Posted at 11:05 PM, Jun 21, 2018
and last updated 2018-06-22 09:50:02-04

FORT WRIGHT, Ky. -- Although President Trump's Wednesday executive order will prevent new families arriving illegally in the United States from being separated, the immigration activists who gathered outside Sen. Mitch McConnell's office Thursday night said it's not a panacea for the many problems facing the U.S. immigration system.

Jonni Lynch, a legal assistant who has helped local immigrant families, said she isn't sure such a solution even exists, but she wants politicians on both sides to work together and search for it.

"This is a human thing," she said. "If you don't have a heart, if you don't feel the anguish, you are not seeing the pain that I have seen (in people) who have loved ones that have been swept up in raids and their concern for their well-being."

Prominent criticisms of the the Trump order include the fact that it stopped immigration officials from separating incoming children and parents but did not include provisions for reuniting the more than 2,000 families they had already split apart. 

Parents who hope to reclaim their children from the detention centers where they sleep in cages will have to wade through a complex web of bureaucracy to do so. Some have already been deported without their families.

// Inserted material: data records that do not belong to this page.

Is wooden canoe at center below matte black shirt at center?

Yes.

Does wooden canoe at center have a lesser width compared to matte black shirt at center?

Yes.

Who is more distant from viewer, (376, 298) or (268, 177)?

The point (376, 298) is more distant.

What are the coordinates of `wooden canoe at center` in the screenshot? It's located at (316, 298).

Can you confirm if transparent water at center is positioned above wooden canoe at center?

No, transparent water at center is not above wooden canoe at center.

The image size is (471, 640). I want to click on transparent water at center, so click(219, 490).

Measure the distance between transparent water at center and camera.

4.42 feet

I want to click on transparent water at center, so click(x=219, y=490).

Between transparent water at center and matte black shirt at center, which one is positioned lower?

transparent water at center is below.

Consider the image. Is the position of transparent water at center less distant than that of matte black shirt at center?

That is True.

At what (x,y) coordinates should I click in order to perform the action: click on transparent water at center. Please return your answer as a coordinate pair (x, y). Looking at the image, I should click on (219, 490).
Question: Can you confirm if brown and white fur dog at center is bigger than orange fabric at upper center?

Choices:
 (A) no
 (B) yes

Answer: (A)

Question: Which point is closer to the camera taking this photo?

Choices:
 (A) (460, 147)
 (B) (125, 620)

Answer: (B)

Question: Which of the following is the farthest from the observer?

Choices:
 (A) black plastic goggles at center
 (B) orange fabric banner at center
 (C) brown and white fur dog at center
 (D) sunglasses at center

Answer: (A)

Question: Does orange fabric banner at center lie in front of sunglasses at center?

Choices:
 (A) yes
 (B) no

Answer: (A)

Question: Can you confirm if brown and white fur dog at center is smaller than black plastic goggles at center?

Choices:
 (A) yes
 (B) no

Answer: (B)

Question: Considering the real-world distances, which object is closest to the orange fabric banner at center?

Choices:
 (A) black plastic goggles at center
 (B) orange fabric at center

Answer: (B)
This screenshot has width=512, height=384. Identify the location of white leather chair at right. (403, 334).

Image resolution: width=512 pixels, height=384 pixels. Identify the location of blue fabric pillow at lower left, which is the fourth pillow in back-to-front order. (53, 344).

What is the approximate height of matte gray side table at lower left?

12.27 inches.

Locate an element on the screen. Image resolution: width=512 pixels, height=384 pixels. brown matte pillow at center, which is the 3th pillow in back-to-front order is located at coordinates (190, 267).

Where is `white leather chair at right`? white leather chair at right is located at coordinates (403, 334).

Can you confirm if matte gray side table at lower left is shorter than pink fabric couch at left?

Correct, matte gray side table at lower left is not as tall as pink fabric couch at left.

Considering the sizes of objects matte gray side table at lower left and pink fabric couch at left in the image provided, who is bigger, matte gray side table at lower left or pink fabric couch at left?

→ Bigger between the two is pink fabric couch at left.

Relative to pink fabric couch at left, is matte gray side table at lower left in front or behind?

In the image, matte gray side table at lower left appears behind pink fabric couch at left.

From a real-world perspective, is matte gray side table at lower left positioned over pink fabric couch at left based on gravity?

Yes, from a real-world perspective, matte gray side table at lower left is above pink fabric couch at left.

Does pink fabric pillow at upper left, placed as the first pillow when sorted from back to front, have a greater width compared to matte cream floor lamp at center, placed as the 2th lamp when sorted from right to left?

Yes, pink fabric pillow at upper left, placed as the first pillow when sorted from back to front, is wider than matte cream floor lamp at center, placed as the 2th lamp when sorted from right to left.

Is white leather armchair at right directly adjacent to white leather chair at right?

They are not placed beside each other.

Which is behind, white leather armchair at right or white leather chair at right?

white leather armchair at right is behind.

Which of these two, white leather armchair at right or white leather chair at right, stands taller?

Additionally, the order could be found to violate the 1997 Flores v. Reno case, which requires immigration officials "place each detained minor in the least restrictive setting appropriate" and to release immigrants under 18 "without unnecessary delay" if they are not going to be prosecuted. 

The Obama administration ran afoul of Flores in 2015, when a federal judge ruled its implementation of family detention centers was a violation, and the Trump administration cited it as legal precedent to explain its practice of sending adults and children to separate detention centers. Flores could be used again to challenge the executive order.

Finding a comprehensive solution -- one that keeps migrant families together, affords them due process and safeguards the border -- won't be easy, Newport resident Jeff Richardson acknowledged. However, he said, the rhetoric and severe tactics utilized by the Trump administration aren't it.

"President Trump isn't responsible for what is now a broken immigration system, but certainly he is responsible for his own rhetoric and the way he demonizes people who are from other places seeking a better life," he said.

Protesters urged others who are passionate about immigration reform to remain active and not to view the executive order as a cure-all. 

"It has to be a genuine effort from hose people involved in the decision-making and the general public," protester Leo Calderon said. "We all need to go and get involved."